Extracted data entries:
○ ○ ○ ○

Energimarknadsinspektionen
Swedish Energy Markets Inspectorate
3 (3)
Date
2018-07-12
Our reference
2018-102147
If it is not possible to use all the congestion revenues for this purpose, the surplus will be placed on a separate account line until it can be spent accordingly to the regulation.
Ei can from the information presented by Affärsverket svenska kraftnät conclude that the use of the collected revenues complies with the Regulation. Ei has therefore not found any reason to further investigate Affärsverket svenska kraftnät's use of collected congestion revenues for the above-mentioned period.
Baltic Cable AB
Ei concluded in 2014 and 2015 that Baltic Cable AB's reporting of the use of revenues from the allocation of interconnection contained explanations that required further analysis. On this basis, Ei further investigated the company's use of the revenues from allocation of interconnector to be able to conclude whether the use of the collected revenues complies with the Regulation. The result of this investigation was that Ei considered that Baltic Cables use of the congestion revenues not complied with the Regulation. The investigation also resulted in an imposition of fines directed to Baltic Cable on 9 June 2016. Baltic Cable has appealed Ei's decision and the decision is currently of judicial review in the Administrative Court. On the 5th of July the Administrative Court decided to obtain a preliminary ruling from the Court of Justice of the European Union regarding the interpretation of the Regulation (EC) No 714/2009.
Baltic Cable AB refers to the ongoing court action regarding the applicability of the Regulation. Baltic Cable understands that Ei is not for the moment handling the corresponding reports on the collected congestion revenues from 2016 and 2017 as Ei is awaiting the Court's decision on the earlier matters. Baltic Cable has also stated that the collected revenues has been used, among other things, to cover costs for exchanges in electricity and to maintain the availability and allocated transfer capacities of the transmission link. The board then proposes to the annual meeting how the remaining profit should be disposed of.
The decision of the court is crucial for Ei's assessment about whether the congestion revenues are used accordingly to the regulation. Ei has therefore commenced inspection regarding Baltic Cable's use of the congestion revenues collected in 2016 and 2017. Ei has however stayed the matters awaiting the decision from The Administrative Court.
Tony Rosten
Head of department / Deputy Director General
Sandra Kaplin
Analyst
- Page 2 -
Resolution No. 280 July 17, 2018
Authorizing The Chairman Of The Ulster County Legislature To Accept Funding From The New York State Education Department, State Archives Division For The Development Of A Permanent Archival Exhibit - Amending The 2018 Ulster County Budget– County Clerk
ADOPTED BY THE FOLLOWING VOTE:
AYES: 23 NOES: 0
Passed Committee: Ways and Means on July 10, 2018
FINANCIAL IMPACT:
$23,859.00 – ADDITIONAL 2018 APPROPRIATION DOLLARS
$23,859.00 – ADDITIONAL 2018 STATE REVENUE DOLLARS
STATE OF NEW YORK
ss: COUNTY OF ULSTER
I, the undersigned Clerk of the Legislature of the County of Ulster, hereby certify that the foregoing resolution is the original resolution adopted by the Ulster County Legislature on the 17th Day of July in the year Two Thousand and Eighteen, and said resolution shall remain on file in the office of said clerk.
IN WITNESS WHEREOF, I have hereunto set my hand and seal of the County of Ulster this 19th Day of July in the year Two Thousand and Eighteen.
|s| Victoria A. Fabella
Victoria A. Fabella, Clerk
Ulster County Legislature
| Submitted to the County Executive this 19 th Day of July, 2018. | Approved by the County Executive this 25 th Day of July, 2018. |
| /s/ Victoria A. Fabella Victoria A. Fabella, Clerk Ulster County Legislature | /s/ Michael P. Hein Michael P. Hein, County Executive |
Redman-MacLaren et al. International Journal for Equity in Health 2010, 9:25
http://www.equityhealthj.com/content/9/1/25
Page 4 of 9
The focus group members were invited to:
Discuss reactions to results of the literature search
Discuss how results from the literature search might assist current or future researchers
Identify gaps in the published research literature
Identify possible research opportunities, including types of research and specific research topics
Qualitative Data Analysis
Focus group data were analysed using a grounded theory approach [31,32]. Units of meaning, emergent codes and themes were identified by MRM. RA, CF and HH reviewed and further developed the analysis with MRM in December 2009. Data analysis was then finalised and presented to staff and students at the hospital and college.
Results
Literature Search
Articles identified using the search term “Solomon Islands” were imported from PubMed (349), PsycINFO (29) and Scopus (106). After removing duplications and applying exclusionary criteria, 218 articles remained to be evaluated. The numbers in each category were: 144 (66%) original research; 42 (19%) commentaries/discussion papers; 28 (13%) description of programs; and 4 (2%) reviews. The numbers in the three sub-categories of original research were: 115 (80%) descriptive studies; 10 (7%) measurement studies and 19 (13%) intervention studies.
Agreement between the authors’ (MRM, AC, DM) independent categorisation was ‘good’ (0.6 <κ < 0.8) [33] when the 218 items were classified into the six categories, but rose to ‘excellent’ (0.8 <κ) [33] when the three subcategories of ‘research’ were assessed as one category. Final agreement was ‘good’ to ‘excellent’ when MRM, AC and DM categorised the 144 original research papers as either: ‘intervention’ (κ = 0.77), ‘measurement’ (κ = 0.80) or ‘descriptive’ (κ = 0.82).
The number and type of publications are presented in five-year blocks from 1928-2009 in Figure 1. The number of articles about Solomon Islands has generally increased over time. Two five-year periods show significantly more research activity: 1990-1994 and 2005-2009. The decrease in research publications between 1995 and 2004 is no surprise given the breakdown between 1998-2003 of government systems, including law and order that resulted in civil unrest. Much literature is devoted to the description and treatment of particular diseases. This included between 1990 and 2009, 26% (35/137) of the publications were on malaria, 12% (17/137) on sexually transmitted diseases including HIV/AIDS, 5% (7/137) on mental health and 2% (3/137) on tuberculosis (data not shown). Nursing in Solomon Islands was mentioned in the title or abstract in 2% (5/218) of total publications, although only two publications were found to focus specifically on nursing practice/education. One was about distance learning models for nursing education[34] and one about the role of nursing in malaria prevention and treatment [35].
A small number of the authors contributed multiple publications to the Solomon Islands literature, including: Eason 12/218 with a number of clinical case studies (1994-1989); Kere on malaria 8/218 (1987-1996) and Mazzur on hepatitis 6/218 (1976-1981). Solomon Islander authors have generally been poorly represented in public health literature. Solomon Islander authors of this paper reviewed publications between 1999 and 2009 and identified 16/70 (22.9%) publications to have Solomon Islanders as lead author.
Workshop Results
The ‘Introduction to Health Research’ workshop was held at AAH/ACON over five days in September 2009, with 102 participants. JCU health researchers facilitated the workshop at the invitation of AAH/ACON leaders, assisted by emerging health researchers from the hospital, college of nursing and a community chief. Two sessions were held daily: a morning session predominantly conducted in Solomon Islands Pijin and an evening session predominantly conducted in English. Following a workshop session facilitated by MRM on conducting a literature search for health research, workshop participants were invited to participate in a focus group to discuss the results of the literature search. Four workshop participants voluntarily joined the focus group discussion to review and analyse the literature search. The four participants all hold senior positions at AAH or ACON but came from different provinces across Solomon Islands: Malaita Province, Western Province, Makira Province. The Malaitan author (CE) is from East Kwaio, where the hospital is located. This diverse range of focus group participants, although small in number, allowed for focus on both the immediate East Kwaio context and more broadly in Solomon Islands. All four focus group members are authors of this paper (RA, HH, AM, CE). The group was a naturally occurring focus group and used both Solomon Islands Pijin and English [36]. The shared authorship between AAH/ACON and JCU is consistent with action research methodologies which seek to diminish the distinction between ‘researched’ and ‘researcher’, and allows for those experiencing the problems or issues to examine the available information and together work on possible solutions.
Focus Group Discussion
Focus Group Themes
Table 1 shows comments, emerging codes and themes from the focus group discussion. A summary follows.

○ ○ ○ ○

> [Task goal]
Go through the records and copy all of them exactly.

> [Exercise output]
Energimarknadsinspektionen
Swedish Energy Markets Inspectorate
3 (3)
Date
2018-07-12
Our reference
2018-102147
If it is not possible to use all the congestion revenues for this purpose, the surplus will be placed on a separate account line until it can be spent accordingly to the regulation.
Ei can from the information presented by Affärsverket svenska kraftnät conclude that the use of the collected revenues complies with the Regulation. Ei has therefore not found any reason to further investigate Affärsverket svenska kraftnät's use of collected congestion revenues for the above-mentioned period.
Baltic Cable AB
Ei concluded in 2014 and 2015 that Baltic Cable AB's reporting of the use of revenues from the allocation of interconnection contained explanations that required further analysis. On this basis, Ei further investigated the company's use of the revenues from allocation of interconnector to be able to conclude whether the use of the collected revenues complies with the Regulation. The result of this investigation was that Ei considered that Baltic Cables use of the congestion revenues not complied with the Regulation. The investigation also resulted in an imposition of fines directed to Baltic Cable on 9 June 2016. Baltic Cable has appealed Ei's decision and the decision is currently of judicial review in the Administrative Court. On the 5th of July the Administrative Court decided to obtain a preliminary ruling from the Court of Justice of the European Union regarding the interpretation of the Regulation (EC) No 714/2009.
Baltic Cable AB refers to the ongoing court action regarding the applicability of the Regulation. Baltic Cable understands that Ei is not for the moment handling the corresponding reports on the collected congestion revenues from 2016 and 2017 as Ei is awaiting the Court's decision on the earlier matters. Baltic Cable has also stated that the collected revenues has been used, among other things, to cover costs for exchanges in electricity and to maintain the availability and allocated transfer capacities of the transmission link. The board then proposes to the annual meeting how the remaining profit should be disposed of.
The decision of the court is crucial for Ei's assessment about whether the congestion revenues are used accordingly to the regulation. Ei has therefore commenced inspection regarding Baltic Cable's use of the congestion revenues collected in 2016 and 2017. Ei has however stayed the matters awaiting the decision from The Administrative Court.
Tony Rosten
Head of department / Deputy Director General
Sandra Kaplin
Analyst
- Page 2 -
Resolution No. 280 July 17, 2018
Authorizing The Chairman Of The Ulster County Legislature To Accept Funding From The New York State Education Department, State Archives Division For The Development Of A Permanent Archival Exhibit - Amending The 2018 Ulster County Budget– County Clerk
ADOPTED BY THE FOLLOWING VOTE:
AYES: 23 NOES: 0
Passed Committee: Ways and Means on July 10, 2018
FINANCIAL IMPACT:
$23,859.00 – ADDITIONAL 2018 APPROPRIATION DOLLARS
$23,859.00 – ADDITIONAL 2018 STATE REVENUE DOLLARS
STATE OF NEW YORK
ss: COUNTY OF ULSTER
I, the undersigned Clerk of the Legislature of the County of Ulster, hereby certify that the foregoing resolution is the original resolution adopted by the Ulster County Legislature on the 17th Day of July in the year Two Thousand and Eighteen, and said resolution shall remain on file in the office of said clerk.
IN WITNESS WHEREOF, I have hereunto set my hand and seal of the County of Ulster this 19th Day of July in the year Two Thousand and Eighteen.
|s| Victoria A. Fabella
Victoria A. Fabella, Clerk
Ulster County Legislature
| Submitted to the County Executive this 19 th Day of July, 2018. | Approved by the County Executive this 25 th Day of July, 2018. |
| /s/ Victoria A. Fabella Victoria A. Fabella, Clerk Ulster County Legislature | /s/ Michael P. Hein Michael P. Hein, County Executive |
Redman-MacLaren et al. International Journal for Equity in Health 2010, 9:25
http://www.equityhealthj.com/content/9/1/25
Page 4 of 9
The focus group members were invited to:
Discuss reactions to results of the literature search
Discuss how results from the literature search might assist current or future researchers
Identify gaps in the published research literature
Identify possible research opportunities, including types of research and specific research topics
Qualitative Data Analysis
Focus group data were analysed using a grounded theory approach [31,32]. Units of meaning, emergent codes and themes were identified by MRM. RA, CF and HH reviewed and further developed the analysis with MRM in December 2009. Data analysis was then finalised and presented to staff and students at the hospital and college.
Results
Literature Search
Articles identified using the search term “Solomon Islands” were imported from PubMed (349), PsycINFO (29) and Scopus (106). After removing duplications and applying exclusionary criteria, 218 articles remained to be evaluated. The numbers in each category were: 144 (66%) original research; 42 (19%) commentaries/discussion papers; 28 (13%) description of programs; and 4 (2%) reviews. The numbers in the three sub-categories of original research were: 115 (80%) descriptive studies; 10 (7%) measurement studies and 19 (13%) intervention studies.
Agreement between the authors’ (MRM, AC, DM) independent categorisation was ‘good’ (0.6 <κ < 0.8) [33] when the 218 items were classified into the six categories, but rose to ‘excellent’ (0.8 <κ) [33] when the three subcategories of ‘research’ were assessed as one category. Final agreement was ‘good’ to ‘excellent’ when MRM, AC and DM categorised the 144 original research papers as either: ‘intervention’ (κ = 0.77), ‘measurement’ (κ = 0.80) or ‘descriptive’ (κ = 0.82).
The number and type of publications are presented in five-year blocks from 1928-2009 in Figure 1. The number of articles about Solomon Islands has generally increased over time. Two five-year periods show significantly more research activity: 1990-1994 and 2005-2009. The decrease in research publications between 1995 and 2004 is no surprise given the breakdown between 1998-2003 of government systems, including law and order that resulted in civil unrest. Much literature is devoted to the description and treatment of particular diseases. This included between 1990 and 2009, 26% (35/137) of the publications were on malaria, 12% (17/137) on sexually transmitted diseases including HIV/AIDS, 5% (7/137) on mental health and 2% (3/137) on tuberculosis (data not shown). Nursing in Solomon Islands was mentioned in the title or abstract in 2% (5/218) of total publications, although only two publications were found to focus specifically on nursing practice/education. One was about distance learning models for nursing education[34] and one about the role of nursing in malaria prevention and treatment [35].
A small number of the authors contributed multiple publications to the Solomon Islands literature, including: Eason 12/218 with a number of clinical case studies (1994-1989); Kere on malaria 8/218 (1987-1996) and Mazzur on hepatitis 6/218 (1976-1981). Solomon Islander authors have generally been poorly represented in public health literature. Solomon Islander authors of this paper reviewed publications between 1999 and 2009 and identified 16/70 (22.9%) publications to have Solomon Islanders as lead author.
Workshop Results
The ‘Introduction to Health Research’ workshop was held at AAH/ACON over five days in September 2009, with 102 participants. JCU health researchers facilitated the workshop at the invitation of AAH/ACON leaders, assisted by emerging health researchers from the hospital, college of nursing and a community chief. Two sessions were held daily: a morning session predominantly conducted in Solomon Islands Pijin and an evening session predominantly conducted in English. Following a workshop session facilitated by MRM on conducting a literature search for health research, workshop participants were invited to participate in a focus group to discuss the results of the literature search. Four workshop participants voluntarily joined the focus group discussion to review and analyse the literature search. The four participants all hold senior positions at AAH or ACON but came from different provinces across Solomon Islands: Malaita Province, Western Province, Makira Province. The Malaitan author (CE) is from East Kwaio, where the hospital is located. This diverse range of focus group participants, although small in number, allowed for focus on both the immediate East Kwaio context and more broadly in Solomon Islands. All four focus group members are authors of this paper (RA, HH, AM, CE). The group was a naturally occurring focus group and used both Solomon Islands Pijin and English [36]. The shared authorship between AAH/ACON and JCU is consistent with action research methodologies which seek to diminish the distinction between ‘researched’ and ‘researcher’, and allows for those experiencing the problems or issues to examine the available information and together work on possible solutions.
Focus Group Discussion
Focus Group Themes
Table 1 shows comments, emerging codes and themes from the focus group discussion. A summary follows.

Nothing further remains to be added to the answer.